摘要
现有的分布式入侵检测系统多采用固定部署的方式,无法与现代网络不断增加的规模和动态性相适应,同时还存在如单点失效,响应延迟大等缺点。要增加可扩展性,缩短响应时间,P2P网络技术可以应用于分布式入侵检测系统的部件间连接。但是单纯依靠P2P网络连接安全部件,安全部件的连接对象过多,相互之间无法有效进行协作。
为了解决这些问题,将一种面向服务的思想引入到分布式IDS的设计中,提出一种基于对等网络的面向服务的分布式IDS自组织模型——SODIDS(Service Oriented Distributed Intrusion Detection System)。
SODIDS使用多域合作的方式使系统能够在大规模的网络环境中部署。在服务信息的表示方面,为了避免建立无效的连接,增强可扩展性和易管理性,对常见入侵检测技术进行了粗粒度、松耦合的服务划分,提出了一种简单服务模型。安全部件根据这一服务模型进行自组织,根据服务信息选择协作伙伴。在服务信息的查找方面,为了加快系统自组织的速度,缩短对入侵的响应时间,使用基于ChordPNS协议的层次型P2P技术。层次型P2P根据节点的索引能力选择部分节点组成服务索引层,其余节点通过服务索引层发布和检索服务信息。引入了层间平衡因子来对层次型P2P的查找性能进行控制。在对入侵的检测方面,为了便于安全部件间的信息交互,使用基于基本安全事件的检测方法,并且给出了一个基于网络的安全事件检测引擎的实现。
对层次型P2P的查找性能仿真评估的结果表明:选择合适的层间平衡因子,可以降低成功查找的平均时延,提高服务查找的效率。这样系统自组织的速度加快,对入侵的响应时间缩短,能够达到设计的目的。
Current distributed intrusion detection systems always be deployed in a settled way, and can not keep up with the increasing size of modern Internet. They also have drawbacks such as single-point failure, high response latency etc. In order to have extensibility and lower response latency, P2P technology can be used to connect security components. But using P2P network to connect all components only will make one node have too many peers to communicate and they can’t cooperate well with each other.
In order to solve these problems, service-oriented concept is used in DIDS, and a service-oriented self-organizing model of DIDS based on P2P network——SODIDS is proposed.

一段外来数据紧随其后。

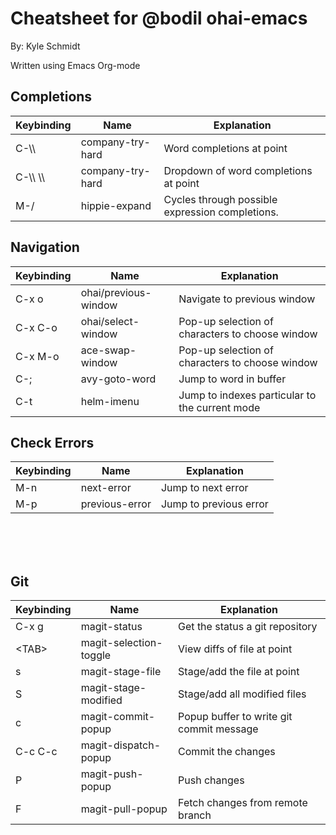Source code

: * Cheatsheet for @bodil ohai-emacs
By: Kyle Schmidt

Written using Emacs Org-mode

** Completions

| Keybinding | Name             | Explanation                                                                    |
|------------+------------------+--------------------------------------------------------------------------------|
| C-\\       | company-try-hard | Word completions at point                                                      |
| C-\\ \\    | company-try-hard | Dropdown of word completions at point                                          |
| M-/        | hippie-expand    | Cycles through possible expression completions.                                |

** Navigation

| Keybinding | Name                 | Explanation                                                                             |
|------------+----------------------+-----------------------------------------------------------------------------------------|
| C-x o      | ohai/previous-window | Navigate to previous window                                                             |
| C-x C-o    | ohai/select-window   | Pop-up selection of characters to choose window                                         |
| C-x M-o    | ace-swap-window      | Pop-up selection of characters to choose window                                         |
| C-;        | avy-goto-word        | Jump to word in buffer |
| C-t         | helm-imenu           | Jump to indexes particular to the current mode                                          |

** Check Errors

| Keybinding | Name           | Explanation            |
|------------+----------------+------------------------|
| M-n        | next-error     | Jump to next error     |
| M-p        | previous-error | Jump to previous error |


\\
\\
\\


** Git

| Keybinding | Name                   | Explanation                                    |
|------------+------------------------+------------------------------------------------|
| C-x g      | magit-status           | Get the status a git repository                |
| <TAB>      | magit-selection-toggle | View diffs of file at point                    |
| s           | magit-stage-file       | Stage/add the file at point                    |
| S           | magit-stage-modified   | Stage/add all modified files                   |
| c            | magit-commit-popup     | Popup buffer to write git commit message       |
| C-c C-c       | magit-dispatch-popup   | Commit the changes                             |
| P              | magit-push-popup       | Push changes                                   |
| F              | magit-pull-popup       | Fetch changes from remote branch               |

SODIDS can be deployed in a large-scale network by using a multi-domain cooperation method. First, in order to avoid invalid connections and make the cooperation more efficient,we analyze existing intrusion detection technology and use a coarse granularity and loose coupling method to divide security services. A simple service model is proposed. Security components use it to choose cooperators and self-organize a DIDS. Second, in order to make the system be organized more quickly and have lower response latency, a multi-layer P2P network is proposed. Security components use it to search service information. The multi-layer P2P network doesn’t allow all components to build the index layer; instead it calculates all nodes’index capacity and only chooses some of them. A layer-balance factor is used to control the performance of index layer. At last, in order to make it convenient for the interaction of security components, the system’s intrusion detection is based on basic security event. And an implementation of network-based security event detector is given.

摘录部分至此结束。